Summary of Applied Behaviour Analysis

Applied Behavioural Analysis or ABA is defined as the use of knowledge gained within the science of behavior analysis for the improvement of behaviors that are socially important (Baer, Wolf and Risley 1968).

ABA is the understanding of how behaviour is affected by the environment. This is done through the use of behaviour manipulation techniques (e.g. Positive reinforcement/ rewards) which help children with Autism to develop basic skills, such as listening, imitating and complex skills such as reading and conversing. The main aim of ABA is to structure individualized treatment programs in order to bring out the best in the individual with autism.

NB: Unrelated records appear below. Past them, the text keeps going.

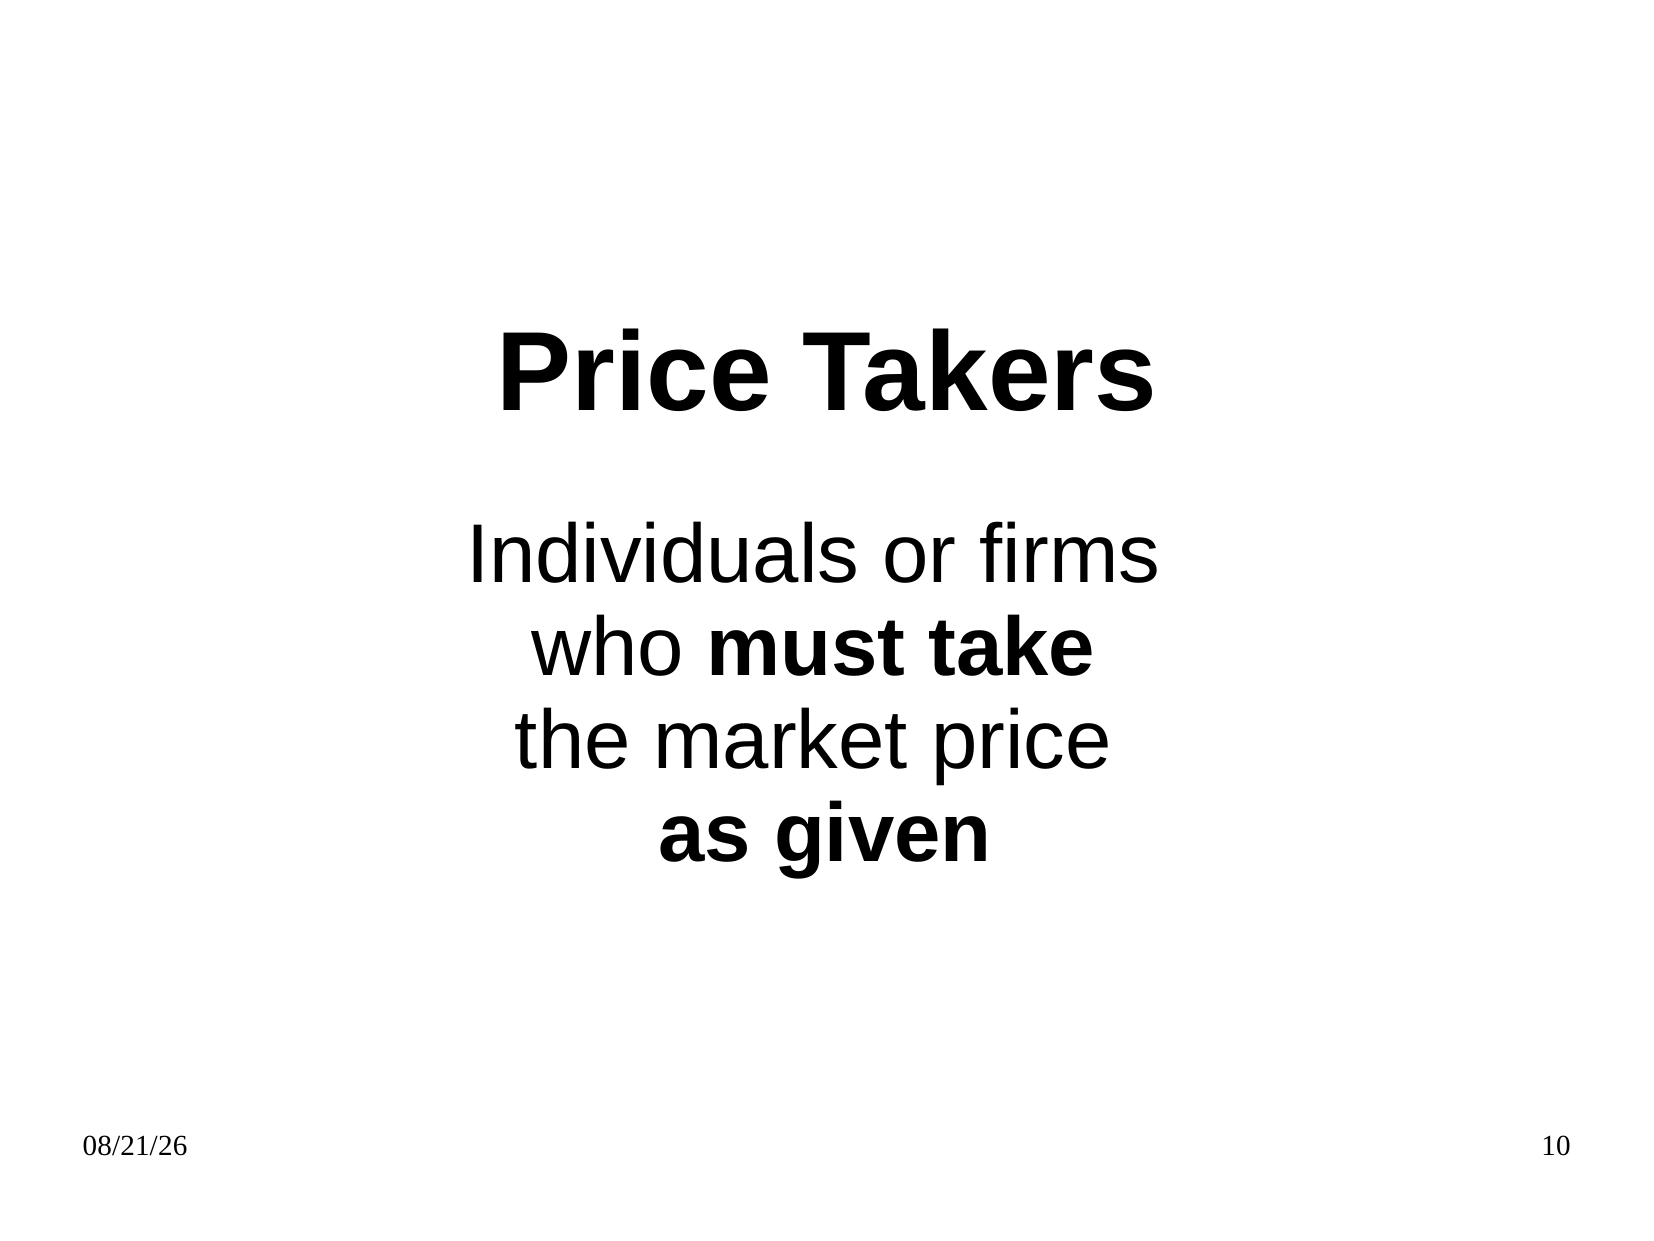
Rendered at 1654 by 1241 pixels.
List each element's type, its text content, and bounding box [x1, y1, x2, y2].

title Price Takers [82, 267, 1571, 476]
subtitle Individuals or firms who must take the market price as given [80, 507, 1570, 880]
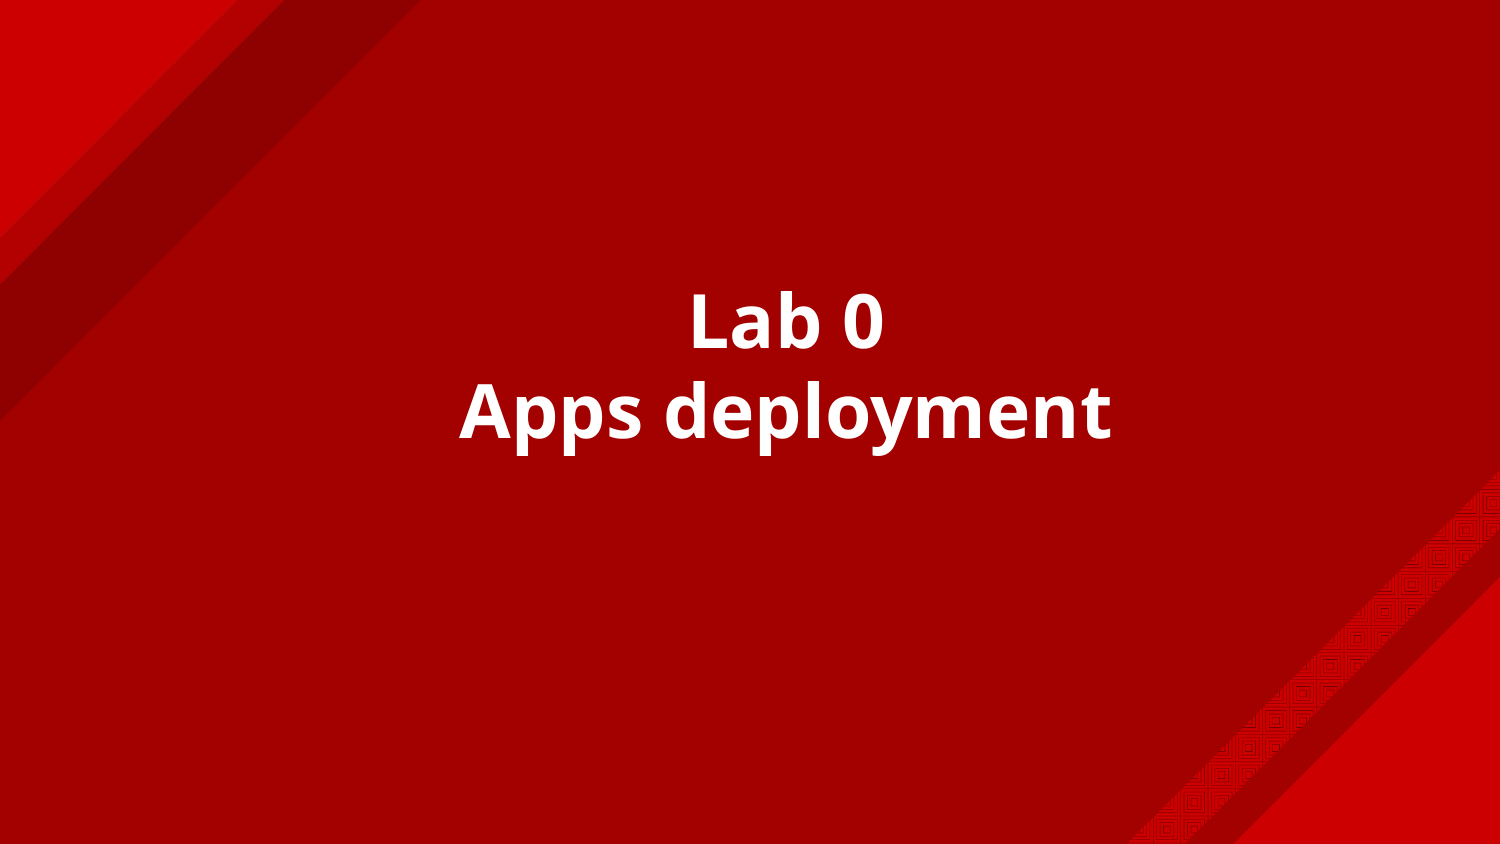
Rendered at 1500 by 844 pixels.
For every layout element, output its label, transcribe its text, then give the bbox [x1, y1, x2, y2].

In general, ABA focuses on the improvement of objectively defined and observable behaviors (Hedward and Cooper).

Do you think this treatment would be successful with an autistic child? Why/ why not?

Yes, I think that applied behaviour analysis treatment would be successful with an autistic child, as there is overwhelming evidence that it provides the most effective form of intervention for children with autistic spectrum disorder (Keenan, 2006). ABA has found to be more effective than so-called eclectic approaches. (Howard, Sparkman, Cohen, Green & Stainslaw,  2005). A review of over 500 studies shows that ABA consistently offers positive outcomes in terms of educating children with autism, and enhancing life skills (Matson, Benavidez, Compton, Paclawskyj & Baglio, 1996). It was also found that children were able to live in less restrictive environments than if they had not received behavioural interventions (Bibby, Eikeseth, Martin, Mudford & Reeves, 2002).

Of the other treatments which appeals to you the most and why?

Of the other treatments, Relationship Development Intervention (RDI) appeals to me the most. RDI focus’ on increasing social awareness through the use of ‘dynamic’ intelligence. Only one published article attempted to evaluate the effectiveness of RDI (Gutstein, Burgess, & Montfort, 2007). The purpose of this study was to determine whether children who participated in RDI treatment improved in selected measures related to autism. Sixteen children with various diagnoses of autism were reviewed (ranging between 20-96 months of age).  These children had been receiving treatment based on the RDI model for at least 30 months. Based on the study’s results, it was concluded that RDI was a “promising program for remediating critical experience-sharing difficulties…” of children with autism. It was observed that RDI appeared to be responsible for the positive changes in the children.


Baer, D.M., Wolf, M.M and Risley, T.R.  (1968) ‘Some current dimensions of applied behavior            analysis.’ Journal of Applied Behavior Analysis 1, 91-97.

Bibby, P., Eikeseth, S., Martin, N.T., Mudford, O.C. and Reeves, D. (2002) ‘Progress and                        outcomes for children with autism receiving parent-managed intensive interventions.’            Research in Developmental Disabilities 23, 81-104.

Gutstein, S.E., Burgess, A.F., & Montfort, K. (2007). Evaluation of the Relationship Development             Intervention program. Autism, 11(5), 397-411.

Heward, W.L. and Cooper, J.O. (1987) ‘Definition and characteristics of applied behavior                   analysis.’ In J.O. Cooper, T.E. Heron and W.L. Heward (eds) Applied Behavior Analysis. New         York: Macmillan.

Howard, J.S., Sparkman, C.R., Cohen, H.G., Green, G. and Stanislaw, H. (2005) ‘A comparison of         intensive behavior analytic and eclectic treatments for young children with autism.’                 Research in Developmental Disabilities 26, 359-383.

Keenan, M. (2006). Applied behavior analysis and autism: Building a future together. (p. 304).                 London: Jessica Kingsley.

Matson, J.L., Benavidez, D.A., Compton, L.S., Paclawskyj, T. and Baglio, C. (1996) ‘Behavioral               treatment of autistic persons: a review of research from 1980 to the present.’ Research in        Developmental Disabilities 17, 433-465.